Insecure Writer's Support Group, hosted by ninja captain, Alex Cavanaugh. Anyone can join, so hop on over to the IWSG page and sign up!
My first post in this group for a while. I apologize for my absence. I was... deep under the tidal wave of real life called "Moving Across Country." I think, maybe, that I've figured out how to tread water in my daily life again instead of drowning the way that I have been for the past few months. Ha! And I'm trying to prove it to myself by writing this post out early and scheduling it for the correct day. Because, honestly, I don't want to miss it! Being part of your collective support and feeling supported by IWSG has been such an important part of my growth as a writer over the past couple of years. I appreciate it. VERY MUCH.
So, as it always happens after I've signed up for NaNo, I'm suddenly busy with a trillion things to do! I have three manuscripts to edit, a friend coming from out of town to stay for a while, lots of Doctor Who to watch before the 50th anniversary ep airs on November 23rd (I'm going to see it in 3D on the 25th), more to do at the horse barn... it's just a massive pile of everything good. And I'm grateful for that... that it's all good things... it's just...
Why is it that when I commit to do something like NaNo I get an avalanche of everything else that I want or need to do? Is it the Universe messing with me?
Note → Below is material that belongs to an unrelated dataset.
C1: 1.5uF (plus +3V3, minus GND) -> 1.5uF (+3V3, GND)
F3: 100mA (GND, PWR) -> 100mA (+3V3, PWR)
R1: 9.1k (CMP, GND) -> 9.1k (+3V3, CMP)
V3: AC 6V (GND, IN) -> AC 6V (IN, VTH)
Does this happen to anyone else?
Let's hope by the time you read this that I'm seven- or eight-thousand words further along on my manuscript. That's what NaNo is for, and I'd like to think I have the resolve to get there. Fingers crossed... or not, because I need them for typing.
Happy writing, NaNoing, or whatever adventures in make-believe and magic you are having in your creative life today.